Récolte du pitaya.
Récolte du pitaya.

La chimie verte se nourrit de fruits de dragon

31 juillet 2019
par Camille Stassart
Temps de lecture : 5 minutes

Série (3/5) : Sciences Nord-Sud

Au rayon des fruits exotiques, un petit nouveau vole la vedette aux noix de coco, ananas et autres papayes. Le « fruit du dragon », aussi connu sous le nom de pitaya, est de plus en plus populaire auprès des consommateurs. Considéré comme un « super fruit », il refermerait une chaire riche en fibres, vitamines et autres nutriments essentiels.

Pitaya: fruit en croissance avec taches.
Pitaya: fruit en croissance avec taches.

Sa production est toutefois aujourd’hui en péril. L’arbre qui produit ce fruit est en effet atteint d’une maladie inconnue depuis une dizaine d’années. Ce qui entraine des pertes économiques importantes, notamment pour les agriculteurs du Vietnam, l’un des principaux pays exportateurs.

Lutter contre cette maladie dans la région est au centre du projet de recherche de l’Université de Liège, piloté en coopération avec l’Université d’Économie de Ho Chi Minh Ville, le service des Sciences et Technologies de Binh Thuan, l’International University et l’UCLouvain.

La mort des cactus impacte le sud du Vietnam

« Dans tous les pays producteurs, on constate qu’un ou plusieurs agents pathogènes touchent ces fruitiers, dont le mode de transmission n’est pas connu sur ce type de culture. La pathologie entraine à terme la mort du cactus qui porte le fruit, et ainsi cause une baisse de rendement auprès des agriculteurs » indique Aurore Richel, directrice du Laboratoire de Biomasses et de Technologies vertes à Gembloux Agro-Bio Tech, et responsable belge du projet.

« Cette maladie marque le fruit de taches orange. Et bien qu’il reste consommable, on note une diminution de sa vente, car l’intérêt du pitaya est aussi esthétique, c’est un beau fruit souvent sculpté comme décoration culinaire » précise-t-elle.

Fruit/pitaya.

Un des pays les plus impactés par ce problème est donc le Vietnam, un des leaders mondiaux de la culture du fruit du dragon.
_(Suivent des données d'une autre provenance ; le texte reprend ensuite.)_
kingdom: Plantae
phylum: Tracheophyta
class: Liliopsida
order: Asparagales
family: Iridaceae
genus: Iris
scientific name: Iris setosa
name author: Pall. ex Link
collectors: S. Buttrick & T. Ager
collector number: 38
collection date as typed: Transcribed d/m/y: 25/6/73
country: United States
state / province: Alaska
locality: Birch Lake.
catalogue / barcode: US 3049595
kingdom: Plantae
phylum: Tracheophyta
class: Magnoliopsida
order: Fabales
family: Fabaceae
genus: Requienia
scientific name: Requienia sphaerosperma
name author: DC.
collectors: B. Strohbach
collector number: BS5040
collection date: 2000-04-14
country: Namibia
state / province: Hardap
Et particulièrement la province du Bình Thuận, qui assure près des trois quarts de la production nationale. Pour les agriculteurs de la région, la culture du pitaya représente leur première source de revenus.

La transmission du pathogène évitée par le recyclage

Par ce projet, les scientifiques belge et vietnamiens visent plusieurs objectifs : caractériser la maladie, développer un traitement, mais aussi mettre en place des stratégies pour lutter contre sa propagation.
Avant de trouver un traitement, il faut identifier ce qui cause la transmission de la maladie. Les déchets organiques générés par la taille du cactus seraient les responsables de la propagation de l’infection. L’agriculteur coupe de fait régulièrement les branches du cactus afin d’augmenter sa fructification. Abandonnées le plus souvent au pied de l’arbre, les branches infectées contamineraient ensuite le cactus voisin.

« Dans une logique d’économie circulaire, nous proposons de ramasser ces déchets afin de les valoriser localement. Ce qui implique de changer les habitudes des agriculteurs. Un guide des bonnes pratiques sera d’ailleurs édité en vietnamien dans le cadre du projet », détaille la Dre Richel. « Ces déchets seraient ensuite réutilisés pour fabriquer du plastique biodégradable, mais aussi pour produire du gaz renouvelable ».

Unité de biométhanisation domestique.
Unité de biométhanisation domestique.

Bioplastique et biométhane au programme

Ces mises en valeur des déchets de la culture du fruit du dragon, actuellement à l’étude, offrent divers avantages environnementaux.

La fabrication de bioplastiques représente une solution intéressante pour pallier le problème de la pollution plastique d’origine pétrochimique. Le Vietnam génère à lui seul près de 6000 de tonnes de déchets plastiques, par jour. Les scientifiques évaluent ainsi que la moitié des déchets plastiques dans les océans seraient issus de la Chine, l’Indonésie, les Philippines, la Thaïlande et le Vietnam…

« La méthanisation des déchets organiques permettrait de son côté d’alimenter les habitations locales en biométhane », précise la spécialiste en chimie verte. Réduisant de cette manière les émissions de dioxyde de carbone de la région, et améliorant du même coup le niveau de vie de la population.
Ce projet amène donc plusieurs solutions à des préoccupations importantes. En plus d’apporter une réponse originale à la lutte contre la maladie affectant la production fruitière au Vietnam.

« Pour la première fois, nous tentons de valoriser une biomasse atteinte par des agents pathogènes. L’originalité de la démarche réside dans l’idée que c’est justement en exploitant cette biomasse infectée que l’on pourra diminuer le risque de propagation de la maladie », conclut la Dre Richel.